Ora, le argomentazioni esposte in precedenza dimostrano già in modo evidente l’infondatezza delle censure di cui al punto l), perchè la tempestiva proposizione del giudizio di divisione che, nel caso in esame, si è concluso con una sentenza ormai definitiva a seguito di proposizione di ricorso per cassazione dichiarato inammissibile da questa Corte con la sentenza 8 novembre 2010, n. 22662 – fa sì che non vi sia più alcuno spazio per l’esercizio del riscatto speciale.

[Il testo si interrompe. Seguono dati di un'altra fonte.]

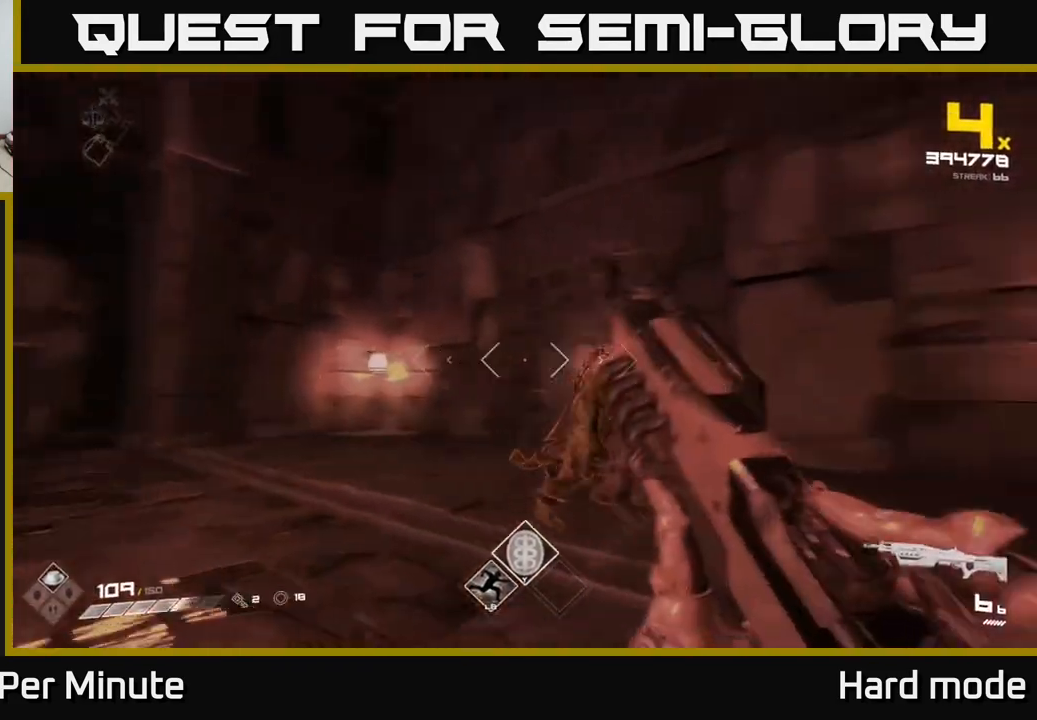
{"buttons": ["R2"], "left_stick": "center", "right_stick": "right", "events": [[167, "left_stick", "down"], [200, "R2", "down"], [300, "R2", "up"], [350, "right_stick", "center"], [483, "R2", "down"], [483, "left_stick", "center"], [500, "right_stick", "right"]]}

Analogamente, non hanno alcun fondamento le censure (primo motivo) riguardanti la presunta necessità di sospensione del giudizio di divisione in pendenza della domanda di riscatto, e ciò alla luce del rapporto esistente tra i due istituti così come sopra delineato.

Qualche problema si potrebbe astrattamente porre, in relazione alla censura di cui al n. 2), ove fosse dimostrato che la partecipazione dei fratelli del ricorrente alla conduzione colonica in comune era cessata già prima della morte del padre. Ciò in quanto l’art. 8, comma 10, cit. non contiene un riferimento esclusivo alla comunione ereditaria, ma dà rilievo solo alla cessazione della conduzione in comune.

Osserva il Collegio, però, che su questo punto nulla può essere più detto in sede di legittimità, perchè la Corte d’appello, con un accertamento in fatto non sindacabile, pervenuta alla conclusione per cui, trattandosi di comunione ereditaria e di conduzione di un fondo divenuto comune a seguito della morte del padre, il termine di cinque anni non poteva che decorrere da tale evento; ed ha aggiunto (p. 13) che il diritto di riscatto era stato azionato dopo che le sorelle avevano intrapreso il giudizio di divisione. D’altra parte, è lo stesso ricorrente a dare conto del fatto che il giudizio divisorio era stato promosso dalle sorelle nel gennaio 1993 (v.

ricorso a p. 5), ossia entro i cinque anni dalla morte del padre ( (OMISSIS)), tanto da essere poi indotto a sostenere, per giustificare la prevalenza del proprio diritto di riscatto, che le sorelle erano uscite dalla conduzione in comune alle date dei rispettivi matrimoni; ma la sentenza impugnata è stata chiara anche su questo punto, precisando che di tali circostanze nulla era stato effettivamente dimostrato, attesa la genericità e l’irrilevanza delle prove proposte.

3.4. Dal complesso delle ragioni fin qui addotte deriva l’infondatezza del primo e del secondo motivo di ricorso.

4. Con il terzo motivo di ricorso si lamenta, in riferimento all’art. 360 c.p.c., comma 1, n. 3), violazione e falsa applicazione dell’art. 342 c.p.c., ed error in procedendo per avere la sentenza ritenuto che i motivi di appello fossero privi della necessaria specificità.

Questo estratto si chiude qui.